* Lesetext
+ + + + +
Ein heißes Eisen packte Erfolgsregisseur Alexander Utschitel an (der
schon vor fünf Jahren in Cottbus einen Preis errang). Eine Geschichte
von Wladimir Makanin und Timofeja Dekina führt in den russischtschetschenischen
Krieg. In einem russisch besetzten tschetschenischen
Dorf wird fraternisiert, aber zwei Soldaten erhalten den Auftrag, mit
einer versprengten Einheit Kontakt aufzunehmen. Ein junger Tschetschene
soll ihnen durch die zerklüfteten Berge den Weg weisen. Auf dem
gefährlichen Weg wächst Sympathie zwischen den Feinden. Doch der
Zuschauer ahnt, daß diese Geschichte so oder so tragisch enden muß.
Utschitels Film zeigt die menschlichen Seiten der verfeindeten Parteien.
Werden die Partisanen zu sympathisch oder die Besatzer? Wird der unversöhnliche
Konflikt durch einen solchen Film aufgeweicht? Hauptdarsteller
Wjatscheslaw Grekunow, der den Film in Cottbus vertrat, nannte
als Intention der Filmemacher zu zeigen, daß der Konflikt nicht unversöhnlich
bleiben muß.


Den dritten Preis vergab die Jury unter Leitung des polnischen »Oscar«-
Preisträgers, des Szenenbildners Allan Starski, an Drehbuchautor und
Regisseur Michal⁄ Rosa für den polnischen Film »Der Riß«. Eine Hochschullehrerin,
Tochter eines einstigen Oppositionspolitikers, muß sich
nach vierzigjähriger Ehe dem Verdacht stellen, daß ihr Mann sie im Auftrag
der Sicherheitsbehörden geheiratet hätte. Der Gedanke macht sie
krank. So intensiv diese Geschichte auch gespielt und in der Ausgangssituation
stimmig war, so trat sie nach kurzer Zeit auf der Stelle – ein
Manko, das dem nun ausgezeichneten Autor anzulasten war.


Ein anderer, wesentlich spannenderer Film, in dem die Helden etwas
über die politische Vergangenheit herauszufinden suchten, war der deutsche
Beitrag »Novemberkind«. In dem Film des von Rügen stammenden
Regisseurs Christian Schwochow wird eine junge Frau (Anna Maria
Mühe) damit konfrontiert, daß ihre Mutter nicht gestorben sei, sondern
nach einer Flucht in den Westen verschollen blieb. Der Film, über den
noch ausführlicher zu sprechen sein wird, erhielt zu Recht den Förderpreis
der DEFA-Stiftung.
+ + + + +
* Aufgabe 1
Schreiben Sie aus dem Bericht über das Filmfestival in Cottbus den Abschnitt ab, der bei den Worten „Den dritten Preis“ beginnt und nach den Worten „Autor anzulasten war.“ endet.
* Aufgabe 2
Führen Sie den Bericht über das Filmfestival in Cottbus im Anschluss an seinen letzten Satz weiter.
Die Daten werden zur Bearbeitung nicht gebraucht.

* Gespeicherte Daten
+ + + + +
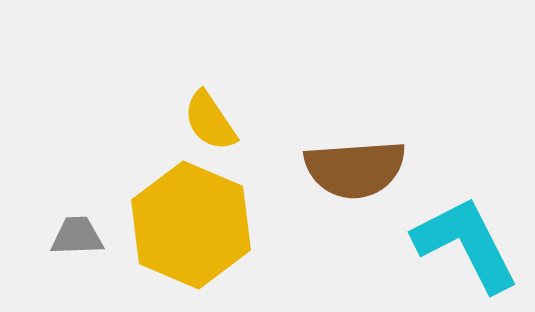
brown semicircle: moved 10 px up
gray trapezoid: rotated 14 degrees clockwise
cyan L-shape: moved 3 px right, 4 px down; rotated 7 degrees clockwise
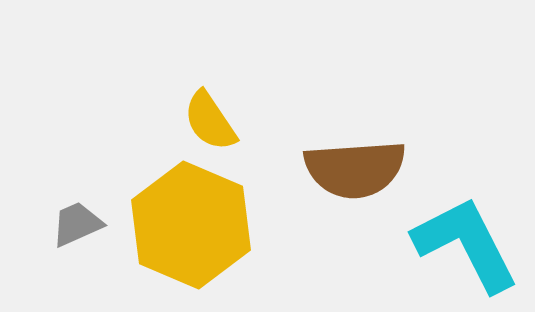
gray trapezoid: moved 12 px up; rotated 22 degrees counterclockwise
+ + + + +
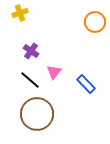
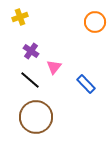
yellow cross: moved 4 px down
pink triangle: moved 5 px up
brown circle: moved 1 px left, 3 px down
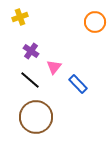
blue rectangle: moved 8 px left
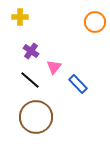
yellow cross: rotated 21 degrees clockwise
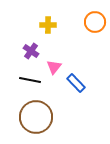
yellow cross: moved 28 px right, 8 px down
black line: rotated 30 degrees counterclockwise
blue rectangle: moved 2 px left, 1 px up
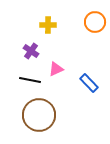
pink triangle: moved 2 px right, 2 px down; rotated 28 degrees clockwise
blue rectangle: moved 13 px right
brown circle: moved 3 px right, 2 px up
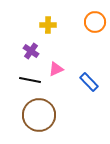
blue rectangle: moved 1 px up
+ + + + +
* Lösung 1
Den dritten Preis vergab die Jury unter Leitung des polnischen »Oscar«-
Preisträgers, des Szenenbildners Allan Starski, an Drehbuchautor und
Regisseur Michal⁄ Rosa für den polnischen Film »Der Riß«. Eine Hochschullehrerin,
Tochter eines einstigen Oppositionspolitikers, muß sich
nach vierzigjähriger Ehe dem Verdacht stellen, daß ihr Mann sie im Auftrag
der Sicherheitsbehörden geheiratet hätte. Der Gedanke macht sie
krank. So intensiv diese Geschichte auch gespielt und in der Ausgangssituation
stimmig war, so trat sie nach kurzer Zeit auf der Stelle – ein
Manko, das dem nun ausgezeichneten Autor anzulasten war.

* Lösung 2
Das Cottbusser sei das zweitwichtigste deutsche Filmfestival, erklärte
der Schirmherr des Festivals, Außenminister Frank-Walter Steinmeier,
in seiner Eröffnungsansprache. Diese Erkenntnis hatte er aus der amerikanischen
Fachzeitschrift »Variety«, die vor einigen Monaten in der
Auflistung der fünfzig wichtigsten Branchentreffen des Films nur zwei
deutsche Festivals berücksichtigte: die Berlinale und eben – Cottbus!
Das hängt sicherlich einerseits mit dem einzigartigen Profil zusammen,denn nur in Cottbus liegt der Schwerpunkt auf Osteuropa, aber mit einer
Vernetzung mit dem mitteleuropäischen (und teilweise auch asiatischen)
Film.


Auch im Umfang will das relativ kleine Festivalteam um den Chef Roland
Rust der Berlinale nacheifern. Es gab neben dem Spielfilm- auch einen
Kurzfilmwettbewerb, Informationsprogramme und eine Reihe für
Kinder- und Jugendliche. Der Ehrenpräsident des Festivals, der ungarische
»Oscar«-Preisträger István Szabó, und sein tschechischer Freund
und Kollege Jirˇi Menzel wurden anläßlich ihrer 70. Geburtstage in diesem
Jahr mit der Aufführung ihrer jüngsten Filme geehrt. Während Menzels
»Ich habe den englischen König bedient« in unsere Kinos gefunden
hat, ist Szabós »Verwandte« hier noch unbekannt. Mit großartigen Schauspielern
wie Sándor Csányi, Oleg Tabakow und Károly Eperjes hervorragend
besetzt, erzählt Szabó nach einer vielgelesenen Erzählung von
Zsigmunt Moritz in opulenter Ausstattung eine Geschichte aus den
zwanziger Jahren um Machtmißbrauch, Verführung, Schuld und Korruption.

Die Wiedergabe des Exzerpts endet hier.